[Start of section]
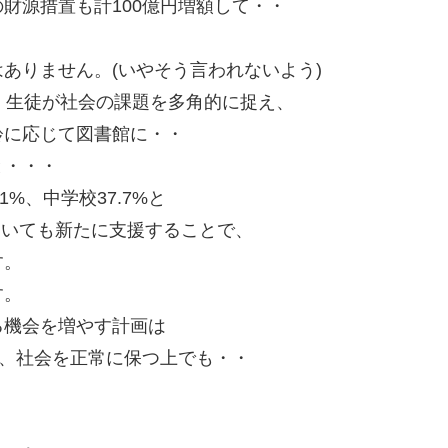
財源措置も計100億円増額して・・
ありません。(いやそう言われないよう)
・生徒が社会の課題を多角的に捉え、
齢に応じて図書館に・・
と・・・
1%、中学校37.7%と
ついても新たに支援することで、
す。
す。
る機会を増やす計画は
も、社会を正常に保つ上でも・・
・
[End of section]
To-do item: The data must be reproduced exactly, and no picture may appear in the copy.

Exercise response:
財源措置も計100億円増額して・・
ありません。(いやそう言われないよう)
・生徒が社会の課題を多角的に捉え、
齢に応じて図書館に・・
と・・・
1%、中学校37.7%と
ついても新たに支援することで、
す。
す。
る機会を増やす計画は
も、社会を正常に保つ上でも・・
・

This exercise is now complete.